More recently in Misetich v Value Village Stores (2016 HRTO 1229), the dismissal of an employee was upheld after an employee had failed to assist in her accommodation process. The employee suffered an injury and was offered an alternative position with lighter duties in order to accommodate said injury. Unfortunately, the hours of this new position included evening work which affected her ability to care for her elderly mother. The employer asked for her to provide medical documents proving that her mother was ill and documentation proving that she was the only family member who could take care of her at this time. The employee failed to do so stating that she did not want to provide her mother’s personal medical records. The employer therefore had no information to the extent of the accommodation required by the applicant.
The tribunal concluded that she had failed to adhere to many of the requests made by her employer and therefore could not pass the test set out to evidence she had discriminated against based on family status.
Cooperate With The Entire Accommodation Process
As the employee who is seeking accommodation, it is important that they make a conscious effort to continually assist with the accommodation process. This may go beyond simply providing medical documentation and answering questions. In some cases, such as an alcohol/drug dependency, an employer may request for the employee to attend a program or do training in order to assist with their return to work. It is important that they make an effort in such cases as it shows that they are actively making an effort to continue their employment with them.
In a case called Star Choice Television Network Inc. v Tatulea (February 2012), an arbitrator came to the conclusion that the employee failed to participate in the accommodation process after the employer made several attempts to reach out to the employee and requested that he attend a 6-week program to assist with his return to work. The employee attended one day of the program and then failed to return. The employer attempted to contact the employee and discuss his return to work but was unsuccessful. The employee’s failure to cooperate and participate in the accommodation program subsequently led to his termination which was inevitably upheld by the Court.
An area of concern that may be of consideration in the future is the rise of employees dealing with poor mental health or mental illnesses. It is a possibility that one’s mental health may affect how they participate in the accommodation process. It may also be difficult for an employee to keep up constant communication with their employer during this time, or even participate in programs or attend training sessions that could involve aspects that aggravate their illness. This is an issue that employers in today’s age must also consider given that such health concerns have been increasing.
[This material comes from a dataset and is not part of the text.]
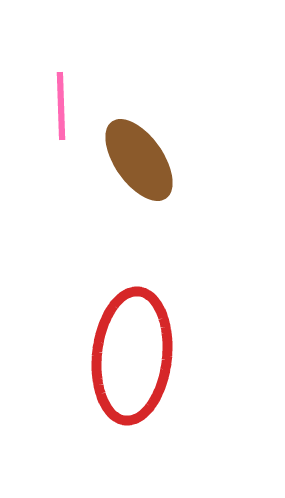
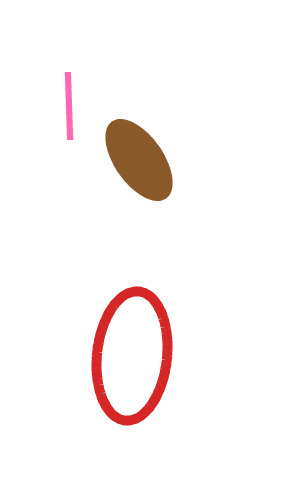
pink line: moved 8 px right
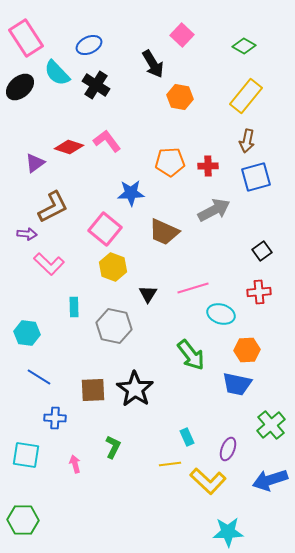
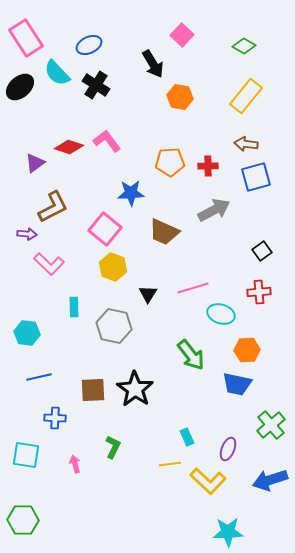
brown arrow at (247, 141): moved 1 px left, 3 px down; rotated 85 degrees clockwise
blue line at (39, 377): rotated 45 degrees counterclockwise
It is important for employees to understand that they must be actively involved in their accommodation request and process. Employees need to be open and honest with their employers and discuss what steps are required to tailor their work environments so that it is accessible for them. Despite some exceptions, all individuals who fall under a protected ground are entitled to accommodation. Therefore, employees should not only look into their own obligations in regard to accommodation but into their employers’ obligations as well, as this is an area where both human rights law and employment law overlap significantly.